Data:
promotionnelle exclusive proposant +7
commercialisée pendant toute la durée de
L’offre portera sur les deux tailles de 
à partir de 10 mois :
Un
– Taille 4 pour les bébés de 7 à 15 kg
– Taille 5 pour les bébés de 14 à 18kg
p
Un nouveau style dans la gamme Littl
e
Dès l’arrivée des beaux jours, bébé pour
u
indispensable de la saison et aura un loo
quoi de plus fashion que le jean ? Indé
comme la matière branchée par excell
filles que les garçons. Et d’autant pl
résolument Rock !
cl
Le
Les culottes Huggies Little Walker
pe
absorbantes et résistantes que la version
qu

Work request:
The lines to return are those in the records above that hold the word "pour".

Answer area:
– Taille 4 pour les bébés de 7 à 15 kg
– Taille 5 pour les bébés de 14 à 18kg
Dès l’arrivée des beaux jours, bébé pour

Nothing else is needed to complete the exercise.